Seitenbilder und ausgelesener Text
= = = =
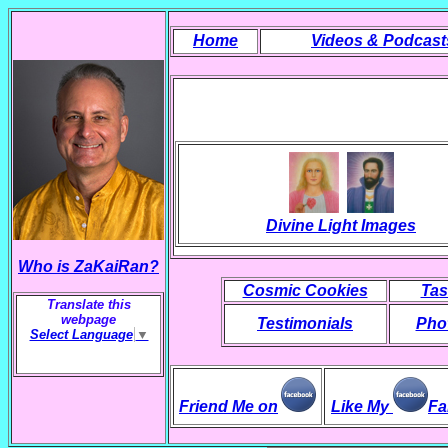
Home
Videos & Podcast
Divine Light Images
Who is ZaKaiRan?
Cosmic Cookies
Tas
Translate this
webpage
Testimonials
Phot
Select Language
▼
Friend Me on
Like My
Fa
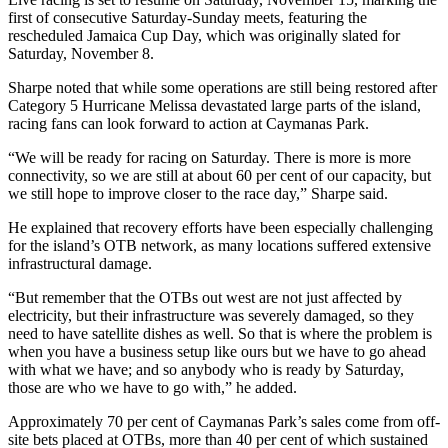
first of consecutive Saturday-Sunday meets, featuring the
rescheduled Jamaica Cup Day, which was originally slated for
Saturday, November 8.
Sharpe noted that while some operations are still being restored after
Category 5 Hurricane Melissa devastated large parts of the island,
racing fans can look forward to action at Caymanas Park.
“We will be ready for racing on Saturday. There is more is more
connectivity, so we are still at about 60 per cent of our capacity, but
we still hope to improve closer to the race day,” Sharpe said.
He explained that recovery efforts have been especially challenging
for the island’s OTB network, as many locations suffered extensive
infrastructural damage.
“But remember that the OTBs out west are not just affected by
electricity, but their infrastructure was severely damaged, so they
need to have satellite dishes as well. So that is where the problem is
when you have a business setup like ours but we have to go ahead
with what we have; and so anybody who is ready by Saturday,
those are who we have to go with,” he added.
Approximately 70 per cent of Caymanas Park’s sales come from off-
site bets placed at OTBs, more than 40 per cent of which sustained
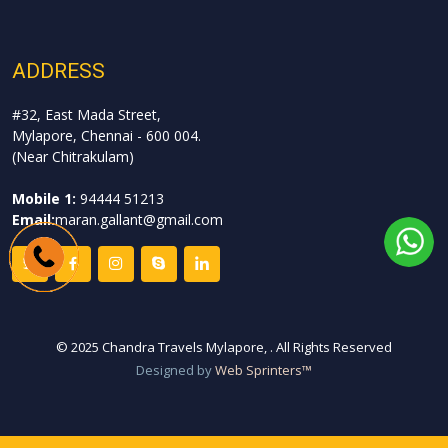
ADDRESS
#32, East Mada Street,
Mylapore, Chennai - 600 004.
(Near Chitrakulam)
Mobile 1:
94444 51213
Email:
maran.gallant@gmail.com
©
2025 Chandra Travels Mylapore,
. All Rights Reserved
Designed by
Web Sprinters™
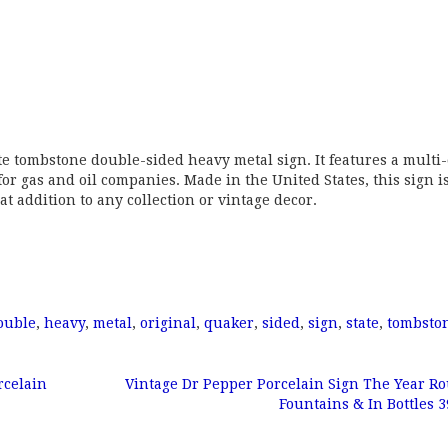
te tombstone double-sided heavy metal sign. It features a multi-
 for gas and oil companies. Made in the United States, this sign i
t addition to any collection or vintage decor.
ouble
,
heavy
,
metal
,
original
,
quaker
,
sided
,
sign
,
state
,
tombsto
rcelain
Vintage Dr Pepper Porcelain Sign The Year R
Fountains & In Bottles 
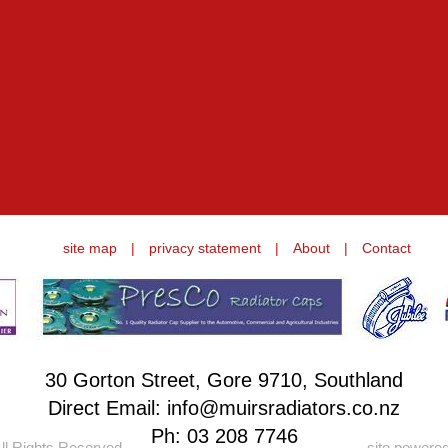
site map
|
privacy statement
|
About
|
Contact
30 Gorton Street, Gore 9710, Southland
Direct Email: info@muirsradiators.co.nz
Ph:
03 208 7746
ll Rights Reserved.
site powere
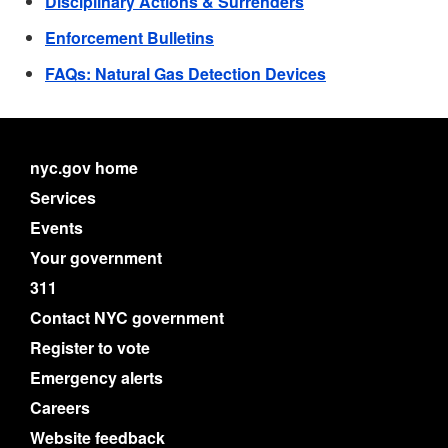
Disciplinary Actions & Surrenders
Enforcement Bulletins
FAQs: Natural Gas Detection Devices
nyc.gov home
Services
Events
Your government
311
Contact NYC government
Register to vote
Emergency alerts
Careers
Website feedback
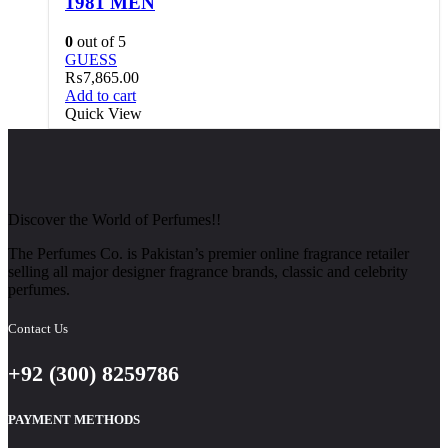
1981 MEN
0
out of 5
GUESS
₨
7,865.00
Add to cart
Quick View
Discover the World of Perfumes!!
The Perfumes Co. is Pakistan’s premier online fragrance retailer
selling all major designer fragrance brands, classic and celebrity
perfumes.
Contact Us
+92 (300) 8259786
PAYMENT METHODS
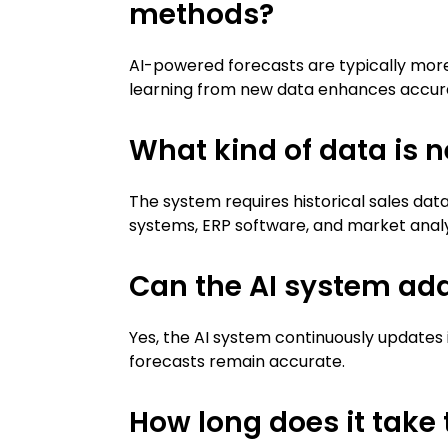
methods?
AI-powered forecasts are typically more
learning from new data enhances accur
What kind of data is n
The system requires historical sales dat
systems, ERP software, and market analysi
Can the AI system ad
Yes, the AI system continuously updates 
forecasts remain accurate.
How long does it take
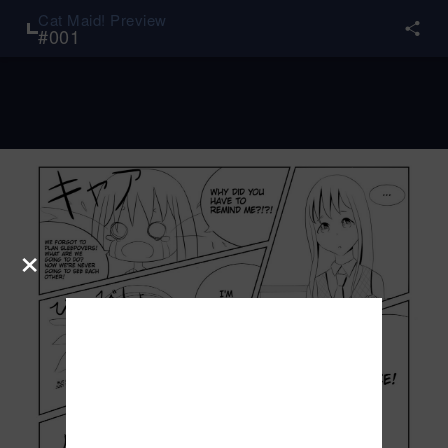
Cat Maid! Preview
#
001
×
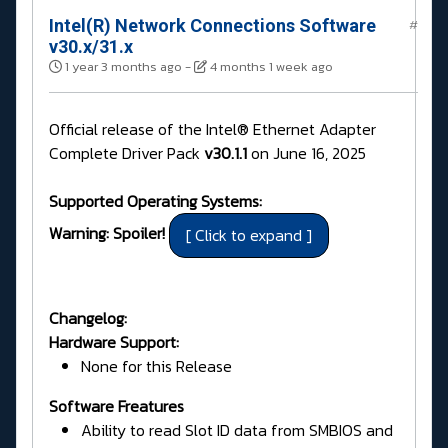
Intel(R) Network Connections Software
#
v30.x/31.x
1 year 3 months ago
-
4 months 1 week ago
Official release of the Intel® Ethernet Adapter
Complete Driver Pack
v30.1.1
on June 16, 2025
Supported Operating Systems:
Warning: Spoiler!
Changelog:
Hardware Support:
None for this Release
Software Freatures
Ability to read Slot ID data from SMBIOS and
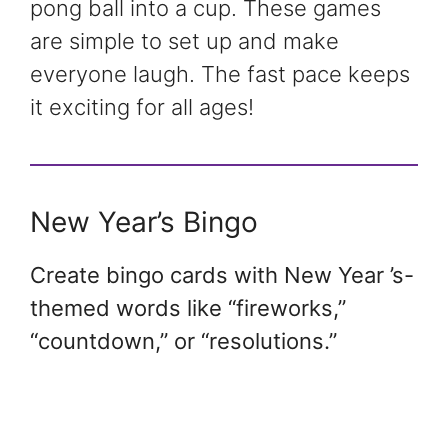
pong ball into a cup. These games
are simple to set up and make
everyone laugh. The fast pace keeps
it exciting for all ages!
New Year’s Bingo
Create bingo cards with New Year ’s-
themed words like “fireworks,”
“countdown,” or “resolutions.”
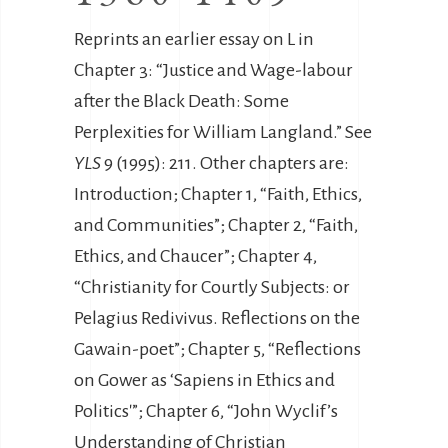
Reprints an earlier essay on L in
Chapter 3: “Justice and Wage-labour
after the Black Death: Some
Perplexities for William Langland.” See
YLS
9 (1995): 211. Other chapters are:
Introduction; Chapter 1, “Faith, Ethics,
and Communities”; Chapter 2, “Faith,
Ethics, and Chaucer”; Chapter 4,
“Christianity for Courtly Subjects: or
Pelagius Redivivus. Reflections on the
Gawain-poet”; Chapter 5, “Reflections
on Gower as ‘Sapiens in Ethics and
Politics'”; Chapter 6, “John Wyclif’s
Understanding of Christian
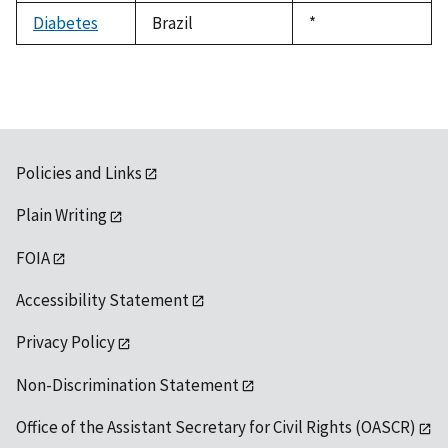
1992
Diabetes
Brazil
Duke,
*
1992
Policies and Links
Plain Writing
FOIA
Accessibility Statement
Privacy Policy
Non-Discrimination Statement
Office of the Assistant Secretary for Civil Rights (OASCR)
= = = =
**WAS ZU TUN IST:**
Zeig alle Zeilen aus den Daten, in denen das Wort „heavy“ steht.

**LÖSUNG SIEHE UNTEN:**
te tombstone double-sided heavy metal sign. It features a multi-
heavy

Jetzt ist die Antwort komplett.